(Collected data)

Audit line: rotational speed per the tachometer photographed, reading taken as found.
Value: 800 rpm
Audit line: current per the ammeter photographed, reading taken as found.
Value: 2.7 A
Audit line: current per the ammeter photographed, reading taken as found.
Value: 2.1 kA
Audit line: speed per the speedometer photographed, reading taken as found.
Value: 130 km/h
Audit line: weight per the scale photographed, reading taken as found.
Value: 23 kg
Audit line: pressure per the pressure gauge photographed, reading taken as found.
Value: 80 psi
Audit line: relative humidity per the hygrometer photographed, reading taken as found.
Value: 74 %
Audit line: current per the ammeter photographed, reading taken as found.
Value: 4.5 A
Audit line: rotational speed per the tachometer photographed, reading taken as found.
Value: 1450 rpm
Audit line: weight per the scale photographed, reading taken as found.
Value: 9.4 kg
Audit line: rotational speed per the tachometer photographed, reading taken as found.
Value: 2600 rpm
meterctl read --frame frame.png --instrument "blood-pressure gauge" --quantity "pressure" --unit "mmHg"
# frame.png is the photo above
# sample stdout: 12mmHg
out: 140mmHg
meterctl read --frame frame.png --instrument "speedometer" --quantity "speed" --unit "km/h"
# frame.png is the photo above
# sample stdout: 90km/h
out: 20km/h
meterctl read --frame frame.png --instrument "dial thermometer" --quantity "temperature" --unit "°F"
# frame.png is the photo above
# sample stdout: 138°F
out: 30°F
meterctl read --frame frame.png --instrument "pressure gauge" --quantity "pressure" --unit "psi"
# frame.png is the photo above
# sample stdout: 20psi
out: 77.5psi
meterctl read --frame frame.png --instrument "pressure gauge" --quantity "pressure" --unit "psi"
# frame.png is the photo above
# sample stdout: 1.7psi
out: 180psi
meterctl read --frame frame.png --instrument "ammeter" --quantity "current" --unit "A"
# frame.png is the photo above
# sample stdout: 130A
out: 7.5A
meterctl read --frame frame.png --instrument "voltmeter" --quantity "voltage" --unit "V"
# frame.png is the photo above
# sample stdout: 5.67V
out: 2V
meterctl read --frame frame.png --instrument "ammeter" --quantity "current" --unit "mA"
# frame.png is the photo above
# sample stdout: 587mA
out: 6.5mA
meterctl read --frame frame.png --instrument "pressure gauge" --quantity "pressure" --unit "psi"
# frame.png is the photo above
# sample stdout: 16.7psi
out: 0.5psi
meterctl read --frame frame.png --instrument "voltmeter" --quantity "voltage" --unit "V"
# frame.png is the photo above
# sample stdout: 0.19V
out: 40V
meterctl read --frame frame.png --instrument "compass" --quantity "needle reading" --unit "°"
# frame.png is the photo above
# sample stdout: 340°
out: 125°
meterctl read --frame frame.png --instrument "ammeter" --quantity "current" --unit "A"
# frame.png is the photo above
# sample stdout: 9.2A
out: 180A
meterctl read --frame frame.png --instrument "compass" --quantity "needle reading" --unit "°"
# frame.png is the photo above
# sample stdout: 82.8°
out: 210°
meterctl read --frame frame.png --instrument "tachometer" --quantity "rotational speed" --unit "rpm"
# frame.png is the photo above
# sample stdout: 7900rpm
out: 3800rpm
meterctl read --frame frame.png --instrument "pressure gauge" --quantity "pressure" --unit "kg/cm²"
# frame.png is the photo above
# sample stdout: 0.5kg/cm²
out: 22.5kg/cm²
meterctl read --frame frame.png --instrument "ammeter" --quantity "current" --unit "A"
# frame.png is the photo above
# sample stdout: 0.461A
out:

» Your task
Copy the data word for word, starting at its first line and ending at the line that contains "out: 20km/h".

» Solution to this problem
Audit line: rotational speed per the tachometer photographed, reading taken as found.
Value: 800 rpm
Audit line: current per the ammeter photographed, reading taken as found.
Value: 2.7 A
Audit line: current per the ammeter photographed, reading taken as found.
Value: 2.1 kA
Audit line: speed per the speedometer photographed, reading taken as found.
Value: 130 km/h
Audit line: weight per the scale photographed, reading taken as found.
Value: 23 kg
Audit line: pressure per the pressure gauge photographed, reading taken as found.
Value: 80 psi
Audit line: relative humidity per the hygrometer photographed, reading taken as found.
Value: 74 %
Audit line: current per the ammeter photographed, reading taken as found.
Value: 4.5 A
Audit line: rotational speed per the tachometer photographed, reading taken as found.
Value: 1450 rpm
Audit line: weight per the scale photographed, reading taken as found.
Value: 9.4 kg
Audit line: rotational speed per the tachometer photographed, reading taken as found.
Value: 2600 rpm
meterctl read --frame frame.png --instrument "blood-pressure gauge" --quantity "pressure" --unit "mmHg"
# frame.png is the photo above
# sample stdout: 12mmHg
out: 140mmHg
meterctl read --frame frame.png --instrument "speedometer" --quantity "speed" --unit "km/h"
# frame.png is the photo above
# sample stdout: 90km/h
out: 20km/h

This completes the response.